Hinter den Kulissen herrscht Hochbetrieb

Der Einsatz von Michaela Honcova im Moerser Heimspiel am kommenden Sonntag gegen Blau-Weiß Berlin ist noch fraglich. Zuletzt musste die Slowakin verletzt bei einem Turnier aufgeben.Foto:Erwin Pottgiesser
Der Einsatz von Michaela Honcova im Moerser Heimspiel am kommenden Sonntag gegen Blau-Weiß Berlin ist noch fraglich. Zuletzt musste die Slowakin verletzt bei einem Turnier aufgeben.Foto:Erwin Pottgiesser
Foto: WAZ FotoPool

Seit vier Wochen pausiert die Tennis-Bundesliga der Damen, doch hinter den Kulissen der Vereine herrscht Hochbetrieb. Mit einem Auge sind die Verantwortlichen zwar auch in London, um zu verfolgen, wie sich ihre Asse auf dem Rasen von Wimbledon schlagen. Andererseits basteln sie aber fleißig an den Aufstellungen für den Saison-Endspurt, um ihre Saisonziele noch zu erreichen.

So geht es auch Manager Stefan Hofmann vom TC Moers 08, der mit seinem Team noch einen Sieg auf dem Weg zum Klassenerhalt benötigt. Diesen will er am liebsten schon am kommenden Sonntag ab 11 Uhr im Heimspiel gegen den TC Blau-Weiß Berlin perfekt machen.

Trauben hängen sehr hoch

„Da geht es um alles“, betont Hofmann. Zwar müssen die Moerserinnen eine Woche später noch zum Eckert Tennis Team Regensburg reisen, aber dort werden die Trauben sehr hoch hängen: „Wie man hört, soll es dort ein echtes Abschlussevent geben. Das Spiel findet am Finalwochenende von Wimbledon statt, also dürften kaum Turnierverpflichtungen im Weg stehen“, rechnet der 08-Macher mit Topspielerinnen wie den Deutschen Angelique Kerber und Julia Görges sowie der Tschechin Karolina Pliskova auf der anderen Seite des Platzes.

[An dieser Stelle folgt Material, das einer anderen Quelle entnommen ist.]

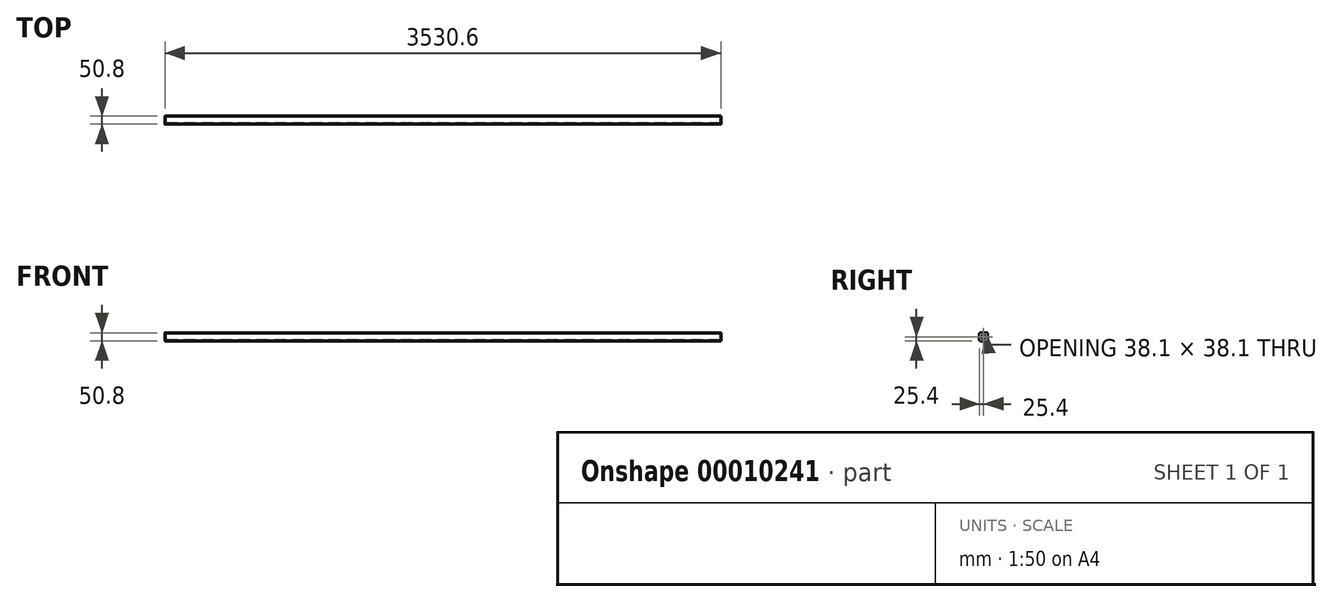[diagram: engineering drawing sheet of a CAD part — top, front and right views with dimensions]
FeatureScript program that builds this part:
annotation { "Feature Type Name" : "Feature", "Feature Type Description" : "" }
export const myFeature = defineFeature(function(context is Context, id is Id, definition is map)
    precondition{}
    {
        {
            var Q0;
            Q0=qCreatedBy(makeId("Right.planeOp"),FACE);
            var sketch = newSketch(context, id + "F0", { "sketchPlane" : qUnion([Q0])});
            skLineSegment(sketch, "E0.bottom", {"start": v(6.35, 50.8) * mm, "end": v(44.45, 50.8) * mm});
            skLineSegment(sketch, "E0.top", {"start": v(6.35, 0) * mm, "end": v(44.45, 0) * mm});
            skLineSegment(sketch, "E0.left", {"start": v(0, 44.45) * mm, "end": v(0, 6.35) * mm});
            skLineSegment(sketch, "E0.right", {"start": v(50.8, 44.45) * mm, "end": v(50.8, 6.35) * mm});
            skPoint(sketch, "E1.visualSharp", {"position": v(0, 50.8) * mm});
            skArc(sketch, "E1.filletArc", {"start": v(6.35, 50.8) * mm, "mid": v(1.86, 48.94) * mm, "end": v(0, 44.45) * mm});
            skPoint(sketch, "E2.visualSharp", {"position": v(0, 0) * mm});
            skArc(sketch, "E2.filletArc", {"start": v(0, 6.35) * mm, "mid": v(1.86, 1.86) * mm, "end": v(6.35, 0) * mm});
            skPoint(sketch, "E3.visualSharp", {"position": v(50.8, 0) * mm});
            skArc(sketch, "E3.filletArc", {"start": v(44.45, 0) * mm, "mid": v(48.94, 1.86) * mm, "end": v(50.8, 6.35) * mm});
            skPoint(sketch, "E4.visualSharp", {"position": v(50.8, 50.8) * mm});
            skArc(sketch, "E4.filletArc", {"start": v(50.8, 44.45) * mm, "mid": v(48.94, 48.94) * mm, "end": v(44.45, 50.8) * mm});
            skLineSegment(sketch, "E5", {"start": v(6.35, 38.1) * mm, "end": v(6.35, 12.7) * mm});
            skLineSegment(sketch, "E6", {"start": v(12.7, 6.35) * mm, "end": v(38.1, 6.35) * mm});
            skLineSegment(sketch, "E7", {"start": v(44.45, 12.7) * mm, "end": v(44.45, 38.1) * mm});
            skLineSegment(sketch, "E8", {"start": v(38.1, 44.45) * mm, "end": v(12.7, 44.45) * mm});
            skPoint(sketch, "E9.newPointA", {"position": v(6.35, 38.18) * mm});
            skArc(sketch, "E9.filletArc", {"start": v(12.7, 44.45) * mm, "mid": v(8.2, 42.6) * mm, "end": v(6.35, 38.1) * mm});
            skArc(sketch, "E10.filletArc", {"start": v(44.45, 38.1) * mm, "mid": v(42.6, 42.6) * mm, "end": v(38.1, 44.45) * mm});
            skArc(sketch, "E11.filletArc", {"start": v(38.1, 6.35) * mm, "mid": v(42.6, 8.2) * mm, "end": v(44.45, 12.7) * mm});
            skArc(sketch, "E12.filletArc", {"start": v(6.35, 12.7) * mm, "mid": v(8.2, 8.2) * mm, "end": v(12.7, 6.35) * mm});
            skSolve(sketch);
        }
        {
            var Q0;
            Q0=makeQuery(id+"F0.imprint","IMPRINT",FACE,{"disambiguationData":[TD([[makeQuery(id+"F0.imprint","IMPRINT",EDGE,{"derivedFrom":sQuery(id+"F0.wireOp",EDGE,"E0.bottom")}),-1.0]])]});
            extrude(context, id + "F1", {"entities" : qUnion([Q0]), "depth" : 3530.6 * mm});
        }
    });
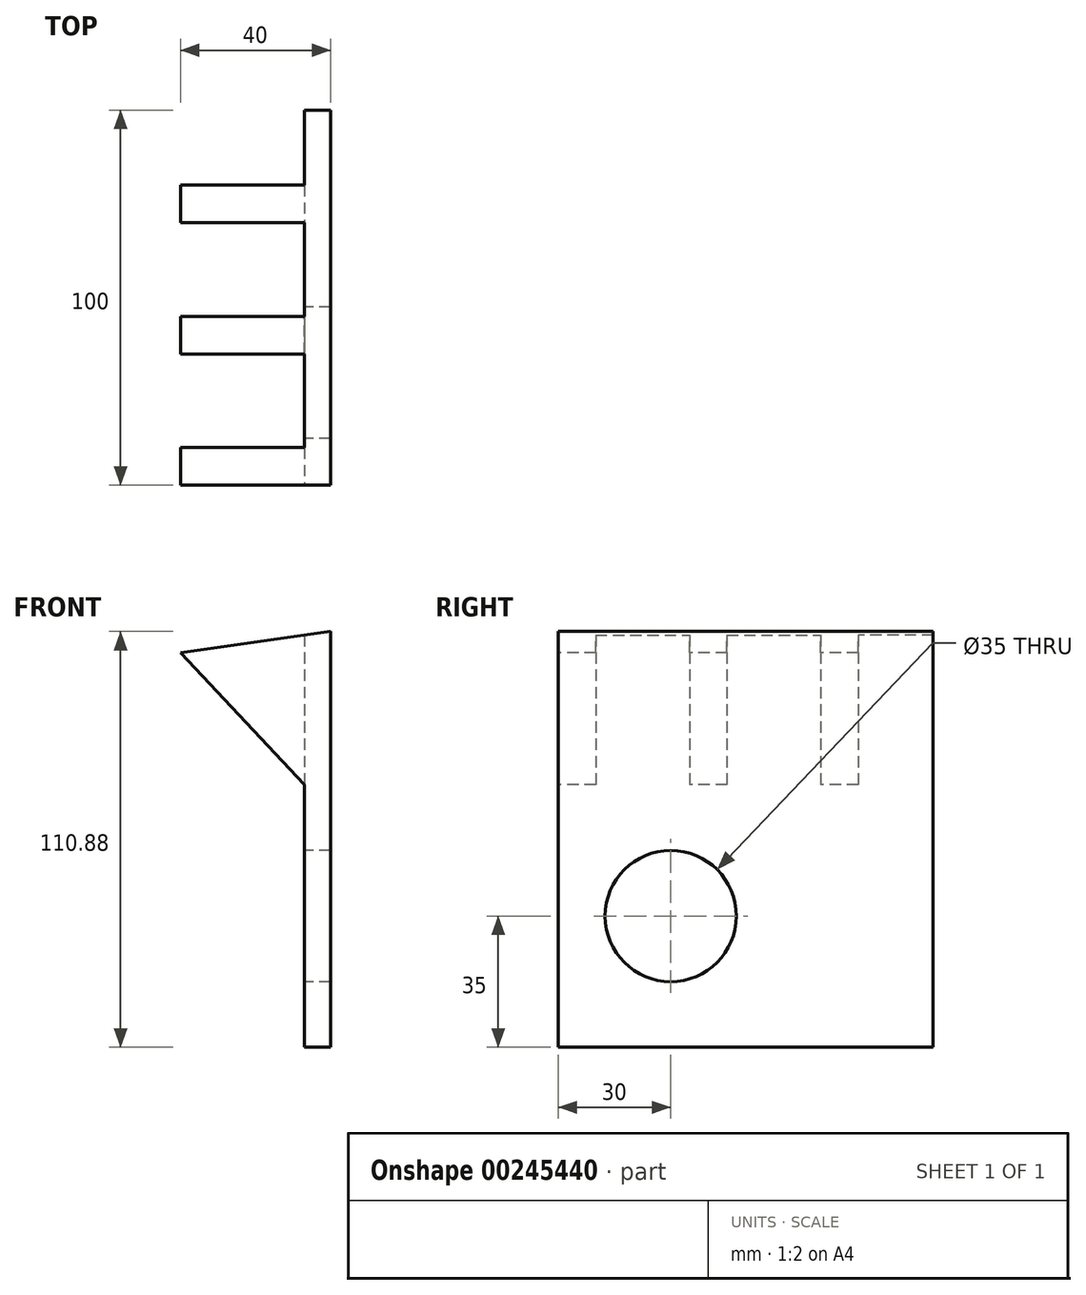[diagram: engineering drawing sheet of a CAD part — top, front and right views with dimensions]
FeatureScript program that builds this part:
annotation { "Feature Type Name" : "Feature", "Feature Type Description" : "" }
export const myFeature = defineFeature(function(context is Context, id is Id, definition is map)
    precondition{}
    {
        {
            var Q0;
            Q0=qCreatedBy(makeId("Front.planeOp"),FACE);
            var sketch = newSketch(context, id + "F0", { "sketchPlane" : qUnion([Q0])});
            skLineSegment(sketch, "E0", {"start": v(0, 0) * mm, "end": v(0, 90) * mm});
            skLineSegment(sketch, "E1", {"start": v(0, 90) * mm, "end": v(148.54, 110.88) * mm});
            skLineSegment(sketch, "E2", {"start": v(148.54, 110.88) * mm, "end": v(148.54, 0) * mm});
            skLineSegment(sketch, "E3", {"start": v(148.54, 0) * mm, "end": v(0, 0) * mm});
            skSolve(sketch);
        }
        {
            var Q0;
            Q0=qSketchRegion(id+"F0",true);
            extrude(context, id + "F1", {"entities" : qUnion([Q0]), "depth" : 100 * mm});
        }
        {
            var Q0;
            Q0=makeQuery(id+"F1.opExtrude","CAP_FACE",FACE,{"disambiguationData":[OSD([sQuery(id+"F0.wireOp",EDGE,"E0"),sQuery(id+"F0.wireOp",EDGE,"E1"),sQuery(id+"F0.wireOp",EDGE,"E2"),sQuery(id+"F0.wireOp",EDGE,"E3")])],"isStart":false});
            var sketch = newSketch(context, id + "F2", { "sketchPlane" : qUnion([Q0])});
            skLineSegment(sketch, "E4", {"start": v(148.54, 0) * mm, "end": v(108.54, 0) * mm});
            skLineSegment(sketch, "E5", {"start": v(0, 90) * mm, "end": v(108.54, 105.25) * mm});
            skLineSegment(sketch, "E6", {"start": v(141.54, 0) * mm, "end": v(141.54, 70) * mm});
            skLineSegment(sketch, "E7", {"start": v(141.54, 70) * mm, "end": v(108.54, 105.25) * mm});
            skLineSegment(sketch, "E8", {"start": v(0, 90) * mm, "end": v(0, 0) * mm});
            skLineSegment(sketch, "E9", {"start": v(0, 0) * mm, "end": v(108.54, 0) * mm});
            skSolve(sketch);
        }
        {
            var Q0;
            Q0=qSketchRegion(id+"F2",true);
            extrude(context, id + "F3", {"entities" : qUnion([Q0]), "operationType" : NewBodyOperationType.REMOVE, "oppositeDirection" : true, "depth" : 100 * mm});
        }
        {
            var Q0;
            Q0=makeQuery(id+"F1.opExtrude","SWEPT_FACE",FACE,{"disambiguationData":[OSD([sQuery(id+"F0.wireOp",EDGE,"E3")])]});
            var sketch = newSketch(context, id + "F4", { "sketchPlane" : qUnion([Q0])});
            skLineSegment(sketch, "E10", {"start": v(141.54, 100) * mm, "end": v(141.54, 90) * mm});
            skLineSegment(sketch, "E11.bottom", {"start": v(141.54, 90) * mm, "end": v(97.2, 90) * mm});
            skLineSegment(sketch, "E11.top", {"start": v(141.54, 65) * mm, "end": v(97.2, 65) * mm});
            skLineSegment(sketch, "E11.left", {"start": v(141.54, 90) * mm, "end": v(141.54, 65) * mm});
            skLineSegment(sketch, "E11.right", {"start": v(97.2, 90) * mm, "end": v(97.2, 65) * mm});
            skLineSegment(sketch, "E12", {"start": v(141.54, 65) * mm, "end": v(141.54, 55) * mm});
            skLineSegment(sketch, "E13.bottom", {"start": v(141.54, 55) * mm, "end": v(96.55, 55) * mm});
            skLineSegment(sketch, "E13.top", {"start": v(141.54, 30) * mm, "end": v(96.55, 30) * mm});
            skLineSegment(sketch, "E13.left", {"start": v(141.54, 55) * mm, "end": v(141.54, 30) * mm});
            skLineSegment(sketch, "E13.right", {"start": v(96.55, 55) * mm, "end": v(96.55, 30) * mm});
            skLineSegment(sketch, "E14", {"start": v(141.54, 30) * mm, "end": v(141.54, 20) * mm});
            skLineSegment(sketch, "E15.bottom", {"start": v(141.54, 20) * mm, "end": v(95.9, 20) * mm});
            skLineSegment(sketch, "E15.top", {"start": v(141.54, -7.83) * mm, "end": v(95.9, -7.83) * mm});
            skLineSegment(sketch, "E15.left", {"start": v(141.54, 20) * mm, "end": v(141.54, -7.83) * mm});
            skLineSegment(sketch, "E15.right", {"start": v(95.9, 20) * mm, "end": v(95.9, -7.83) * mm});
            skSolve(sketch);
        }
        {
            var Q0;
            Q0=qSketchRegion(id+"F4",true);
            extrude(context, id + "F5", {"entities" : qUnion([Q0]), "operationType" : NewBodyOperationType.REMOVE, "oppositeDirection" : true, "depth" : 114 * mm});
        }
        {
            var Q0;
            Q0=makeQuery(id+"F5.boolean.opBoolean","MERGE",FACE,{"derivedFrom":[makeQuery(id+"F3.boolean.opBoolean","COPY",FACE,{"derivedFrom":makeQuery(id+"F3.opExtrude","SWEPT_FACE",FACE,{"disambiguationData":[OSD([sQuery(id+"F2.wireOp",EDGE,"E6")])]})}),makeQuery(id+"F5.opExtrude","SWEPT_FACE",FACE,{"disambiguationData":[OSD([sQuery(id+"F4.wireOp",EDGE,"E11.left")])]}),makeQuery(id+"F5.opExtrude","SWEPT_FACE",FACE,{"disambiguationData":[OSD([sQuery(id+"F4.wireOp",EDGE,"E13.left")])]}),makeQuery(id+"F5.opExtrude","SWEPT_FACE",FACE,{"disambiguationData":[OSD([sQuery(id+"F4.wireOp",EDGE,"E15.left")])]})]});
            var sketch = newSketch(context, id + "F6", { "sketchPlane" : qUnion([Q0])});
            skLineSegment(sketch, "E16", {"start": v(100, 0) * mm, "end": v(100, 70) * mm});
            skLineSegment(sketch, "E17", {"start": v(100, 35) * mm, "end": v(40, 35) * mm});
            skCircle(sketch, "E18", {"center": v(70, 35) * mm, "radius": 17.5 * mm});
            skSolve(sketch);
        }
        {
            var Q0;
            Q0=qSketchRegion(id+"F6",true);
            extrude(context, id + "F7", {"entities" : qUnion([Q0]), "operationType" : NewBodyOperationType.REMOVE, "oppositeDirection" : true, "depth" : 25 * mm});
        }
    });
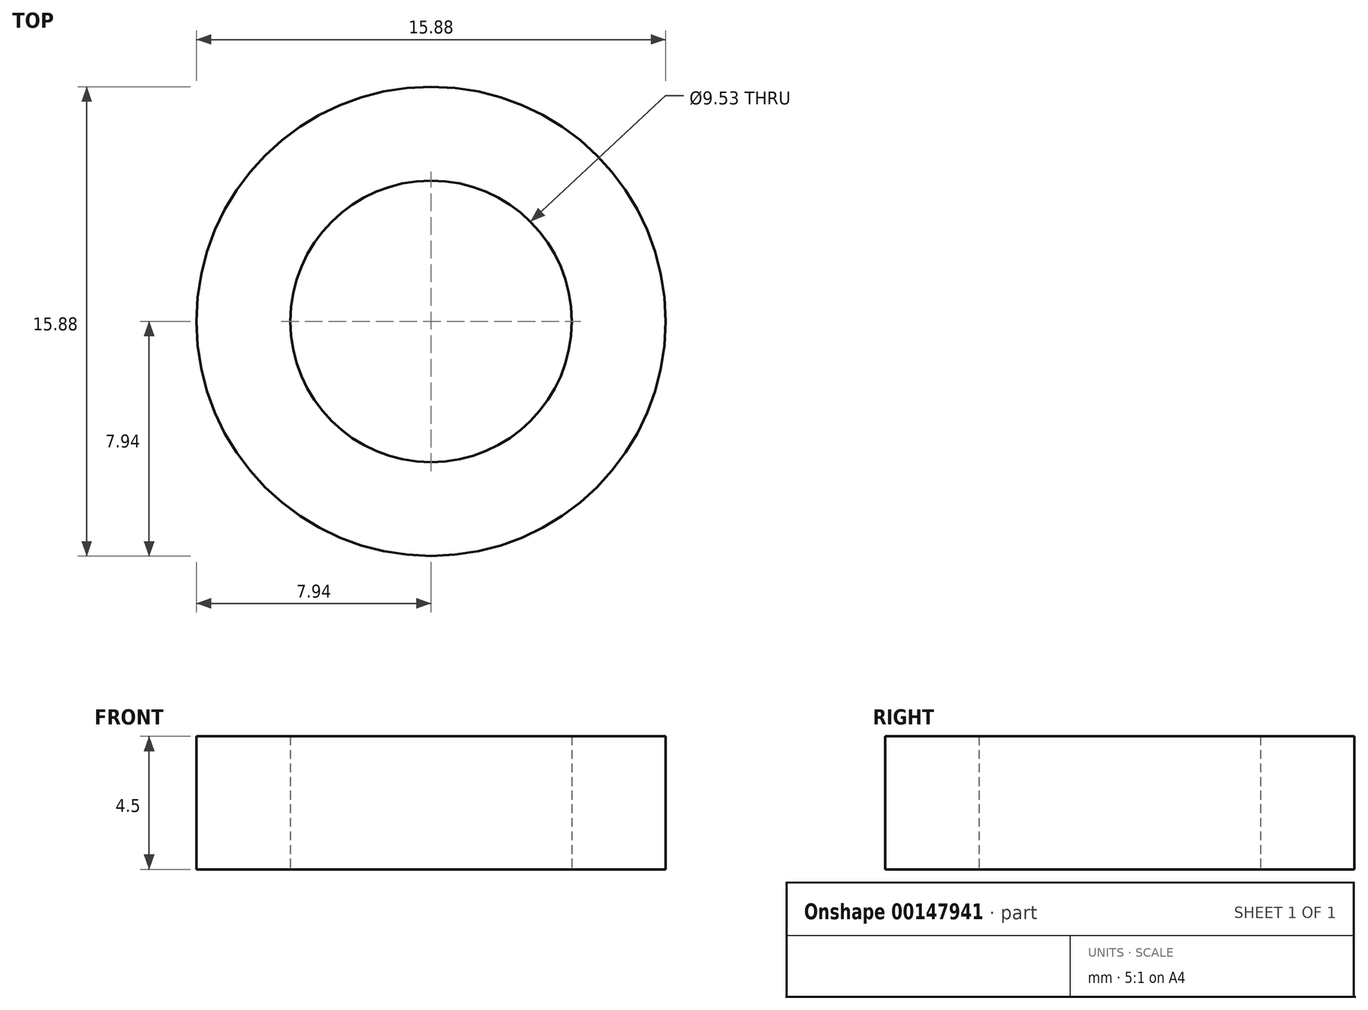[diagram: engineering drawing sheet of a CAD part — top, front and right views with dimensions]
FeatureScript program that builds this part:
annotation { "Feature Type Name" : "Feature", "Feature Type Description" : "" }
export const myFeature = defineFeature(function(context is Context, id is Id, definition is map)
    precondition{}
    {
        {
            var Q0;
            Q0=qCreatedBy(makeId("Top.planeOp"),FACE);
            var sketch = newSketch(context, id + "F0", { "sketchPlane" : qUnion([Q0])});
            skCircle(sketch, "E0", {"center": v(0, 0) * mm, "radius": 4.76 * mm});
            skCircle(sketch, "E1", {"center": v(0, 0) * mm, "radius": 7.94 * mm});
            skSolve(sketch);
        }
        {
            var Q0;
            Q0=qSketchRegion(id+"F0",true);
            extrude(context, id + "F1", {"entities" : qUnion([Q0]), "depth" : 4.5 * mm});
        }
    });
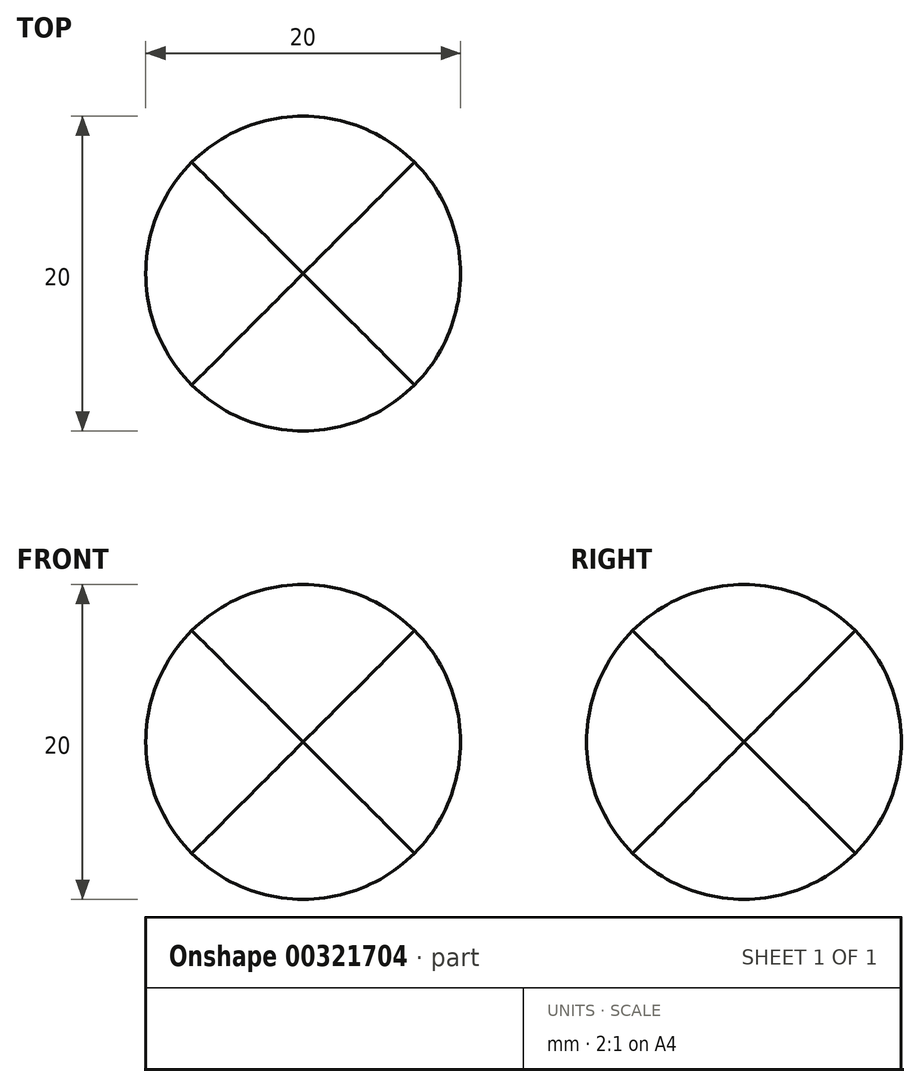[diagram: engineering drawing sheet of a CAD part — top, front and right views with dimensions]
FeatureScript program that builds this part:
annotation { "Feature Type Name" : "Feature", "Feature Type Description" : "" }
export const myFeature = defineFeature(function(context is Context, id is Id, definition is map)
    precondition{}
    {
        {
            var Q0;
            Q0=qCreatedBy(makeId("Front.planeOp"),FACE);
            var sketch = newSketch(context, id + "F0", { "sketchPlane" : qUnion([Q0])});
            skCircle(sketch, "E0", {"center": v(0, 0) * mm, "radius": 10 * mm});
            skSolve(sketch);
        }
        {
            var Q0;
            Q0=makeQuery(id+"F0.imprint","IMPRINT",FACE,{"disambiguationData":[TD([[makeQuery(id+"F0.imprint","IMPRINT",EDGE,{"derivedFrom":sQuery(id+"F0.wireOp",EDGE,"E0")}),1.0]])]});
            extrude(context, id + "F1", {"entities" : qUnion([Q0]), "endBound" : BoundingType.SYMMETRIC, "depth" : 76.2 * mm});
        }
        {
            var Q0;
            Q0=qCreatedBy(makeId("Front.planeOp"),FACE);
            var Q1;
            Q1=qCreatedBy(makeId("Right.planeOp"),FACE);
            cPlane(context, id + "F2", {"entities" : qUnion([Q0, Q1]), "cplaneType" : CPlaneType.MID_PLANE, "offset" : 25.4 * mm, "width" : 152.4 * mm, "height" : 152.4 * mm});
        }
        {
            var Q0;
            Q0=qCreatedBy(id+"F2.planeOp",FACE);
            var sketch = newSketch(context, id + "F3", { "sketchPlane" : qUnion([Q0])});
            skLineSegment(sketch, "E1", {"start": v(0, 0) * mm, "end": v(-28.28, 20) * mm});
            skSolve(sketch);
        }
        {
            var Q0;
            Q0=makeQuery(id+"F1.opExtrude","SWEPT_BODY",BODY,{"disambiguationData":[OSD([sQuery(id+"F0.wireOp",EDGE,"E0")])]});
            var Q1;
            Q1=sQuery(id+"F3.wireOp",EDGE,"E1");
            circularPattern(context, id + "F4", {"entities" : qUnion([Q0]), "axis" : qUnion([Q1]), "angle" : 360 * degree, "instanceCount" : 3, "equalSpace" : true});
        }
        {
            var Q0;
            Q0=makeQuery(id+"F4.opPattern","COPY",BODY,{"derivedFrom":makeQuery(id+"F1.opExtrude","SWEPT_BODY",BODY,{"disambiguationData":[OSD([sQuery(id+"F0.wireOp",EDGE,"E0")])]}),"instanceName":"2"});
            var Q1;
            Q1=makeQuery(id+"F4.opPattern","COPY",BODY,{"derivedFrom":makeQuery(id+"F1.opExtrude","SWEPT_BODY",BODY,{"disambiguationData":[OSD([sQuery(id+"F0.wireOp",EDGE,"E0")])]}),"instanceName":"1"});
            var Q2;
            Q2=makeQuery(id+"F1.opExtrude","SWEPT_BODY",BODY,{"disambiguationData":[OSD([sQuery(id+"F0.wireOp",EDGE,"E0")])]});
            booleanBodies(context, id + "F5", {"operationType" : BooleanOperationType.INTERSECTION, "tools" : qUnion([Q0, Q1, Q2])});
        }
    });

„Gegen diese Formation hätten wir auch in Bestbesetzung wohl keine Chance. Daher werden wir uns auf Berlin konzentrieren, um unseren dritten Sieg einzufahren“, plant Hofmann weiter. Das Hauptstadt-Team sieht er als „Gegner auf Augenhöhe“ an: „Es ist ein direktes Duell um den Klassenerhalt. Wir haben aber ein ganz schlechtes Matchverhältnis auf dem Konto, deshalb werden uns die bisherigen zwei Siege nicht zur Rettung reichen“, rechnet der Manager vor. Zwar zähle auch Regensburg zu den aktuell noch gefährdeten Teams, doch hier sieht er die mit Abstand besten personellen Möglichkeiten und zieht daher einen Vergleich zur Fußball-Bundesliga: „Wenn ich dort einen Sieg zum Klassenerhalt brauche, rechne ich ja eher damit, den gegen Mainz zu holen als gegen Bayern München.“

Immerhin sind die Moerser mit ihren personellen Planungen für das Schlüsselspiel gegen Berlin schon sehr weit gekommen. Zusagen liegen bereits von Patricia Mayr-Achleitner (Österreich), Marina Melnikova (Russland), Laura Pous Tio (Spanien), Rebecca Peterson (Schweden), Tadeja Majeric (Slowenien) und Imke Küsgen vor. Fraglich ist der Einsatz von Michaela Honcova (Slowakei), die zuletzt bei einem Turnier verletzt aufgeben musste.

Verstärkung aus Belgien

Verstärkung könnte es noch aus Belgien geben: Hofmann befindet sich im Gespräch mit Alison van Uytvanck, die im Wimbledon-Hauptfeld steht, sowie An-Sophie Mestach und Elise Mertens, die in der Londoner „Quali“ scheiterten. Genau so erging es Mayr-Achleitner, Melnikova und Pous Tio, so dass sich wohl keine Moerser Spielerin allzu sehr vom Rasen wieder auf die Asche umgewöhnen müssen.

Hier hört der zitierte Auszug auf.